Your reply should reproduce each entry exactly and contain no pictures.

Pictures paired with source code:
----------------------------------------

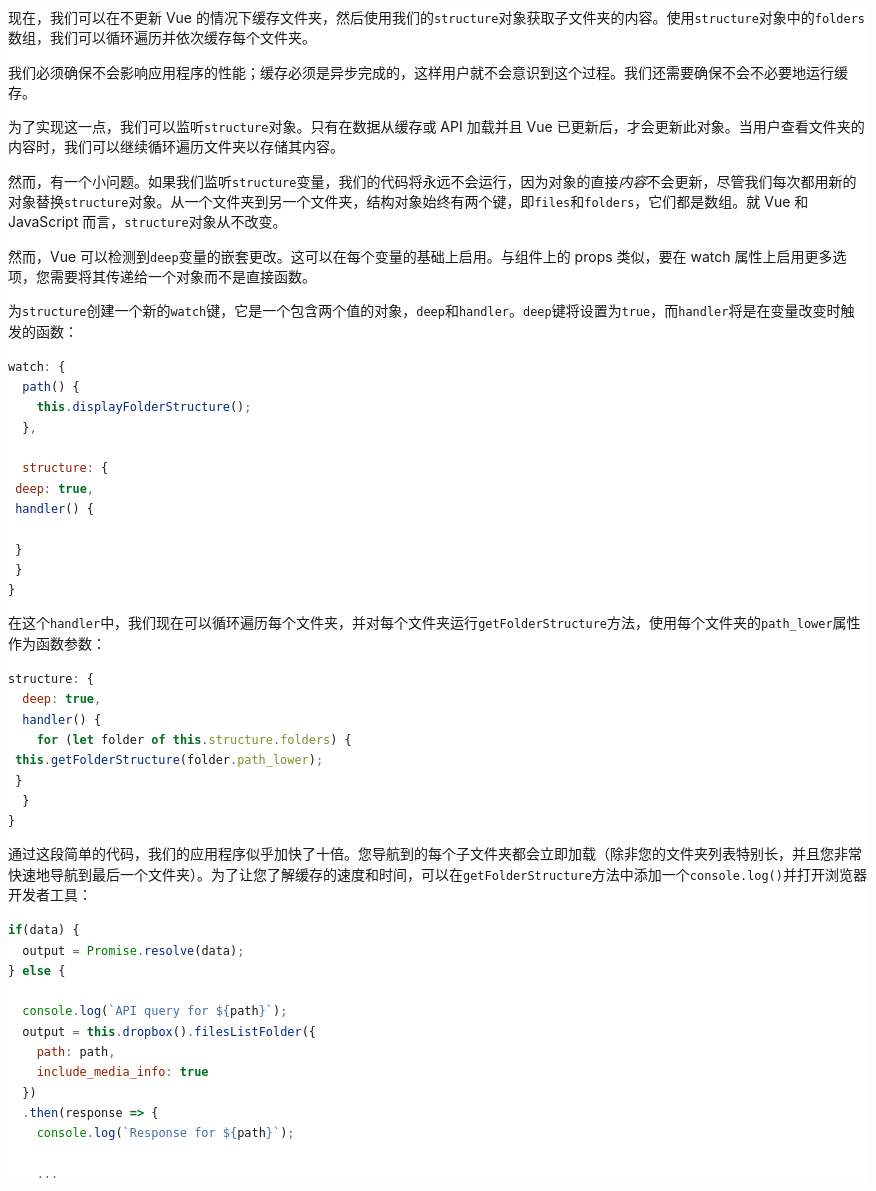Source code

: 现在，我们可以在不更新 Vue 的情况下缓存文件夹，然后使用我们的`structure`对象获取子文件夹的内容。使用`structure`对象中的`folders`数组，我们可以循环遍历并依次缓存每个文件夹。

我们必须确保不会影响应用程序的性能；缓存必须是异步完成的，这样用户就不会意识到这个过程。我们还需要确保不会不必要地运行缓存。

为了实现这一点，我们可以监听`structure`对象。只有在数据从缓存或 API 加载并且 Vue 已更新后，才会更新此对象。当用户查看文件夹的内容时，我们可以继续循环遍历文件夹以存储其内容。

然而，有一个小问题。如果我们监听`structure`变量，我们的代码将永远不会运行，因为对象的直接*内容*不会更新，尽管我们每次都用新的对象替换`structure`对象。从一个文件夹到另一个文件夹，结构对象始终有两个键，即`files`和`folders`，它们都是数组。就 Vue 和 JavaScript 而言，`structure`对象从不改变。

然而，Vue 可以检测到`deep`变量的嵌套更改。这可以在每个变量的基础上启用。与组件上的 props 类似，要在 watch 属性上启用更多选项，您需要将其传递给一个对象而不是直接函数。

为`structure`创建一个新的`watch`键，它是一个包含两个值的对象，`deep`和`handler`。`deep`键将设置为`true`，而`handler`将是在变量改变时触发的函数：

```js
watch: {
  path() {
    this.displayFolderStructure();
  },

  structure: {
 deep: true,
 handler() {

 }
 }
}
```

在这个`handler`中，我们现在可以循环遍历每个文件夹，并对每个文件夹运行`getFolderStructure`方法，使用每个文件夹的`path_lower`属性作为函数参数：

```js
structure: {
  deep: true,
  handler() {
    for (let folder of this.structure.folders) {
 this.getFolderStructure(folder.path_lower);
 }
  }
}
```

通过这段简单的代码，我们的应用程序似乎加快了十倍。您导航到的每个子文件夹都会立即加载（除非您的文件夹列表特别长，并且您非常快速地导航到最后一个文件夹）。为了让您了解缓存的速度和时间，可以在`getFolderStructure`方法中添加一个`console.log()`并打开浏览器开发者工具：

```js
if(data) {
  output = Promise.resolve(data);
} else {

  console.log(`API query for ${path}`);
  output = this.dropbox().filesListFolder({
    path: path, 
    include_media_info: true
  })
  .then(response => {
    console.log(`Response for ${path}`);

    ... 
```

----------------------------------------

TASK OUTPUT ▸
Source code

: 现在，我们可以在不更新 Vue 的情况下缓存文件夹，然后使用我们的`structure`对象获取子文件夹的内容。使用`structure`对象中的`folders`数组，我们可以循环遍历并依次缓存每个文件夹。

我们必须确保不会影响应用程序的性能；缓存必须是异步完成的，这样用户就不会意识到这个过程。我们还需要确保不会不必要地运行缓存。

为了实现这一点，我们可以监听`structure`对象。只有在数据从缓存或 API 加载并且 Vue 已更新后，才会更新此对象。当用户查看文件夹的内容时，我们可以继续循环遍历文件夹以存储其内容。

然而，有一个小问题。如果我们监听`structure`变量，我们的代码将永远不会运行，因为对象的直接*内容*不会更新，尽管我们每次都用新的对象替换`structure`对象。从一个文件夹到另一个文件夹，结构对象始终有两个键，即`files`和`folders`，它们都是数组。就 Vue 和 JavaScript 而言，`structure`对象从不改变。

然而，Vue 可以检测到`deep`变量的嵌套更改。这可以在每个变量的基础上启用。与组件上的 props 类似，要在 watch 属性上启用更多选项，您需要将其传递给一个对象而不是直接函数。

为`structure`创建一个新的`watch`键，它是一个包含两个值的对象，`deep`和`handler`。`deep`键将设置为`true`，而`handler`将是在变量改变时触发的函数：

```js
watch: {
  path() {
    this.displayFolderStructure();
  },

  structure: {
 deep: true,
 handler() {

 }
 }
}
```

在这个`handler`中，我们现在可以循环遍历每个文件夹，并对每个文件夹运行`getFolderStructure`方法，使用每个文件夹的`path_lower`属性作为函数参数：

```js
structure: {
  deep: true,
  handler() {
    for (let folder of this.structure.folders) {
 this.getFolderStructure(folder.path_lower);
 }
  }
}
```

通过这段简单的代码，我们的应用程序似乎加快了十倍。您导航到的每个子文件夹都会立即加载（除非您的文件夹列表特别长，并且您非常快速地导航到最后一个文件夹）。为了让您了解缓存的速度和时间，可以在`getFolderStructure`方法中添加一个`console.log()`并打开浏览器开发者工具：

```js
if(data) {
  output = Promise.resolve(data);
} else {

  console.log(`API query for ${path}`);
  output = this.dropbox().filesListFolder({
    path: path, 
    include_media_info: true
  })
  .then(response => {
    console.log(`Response for ${path}`);

    ... 
```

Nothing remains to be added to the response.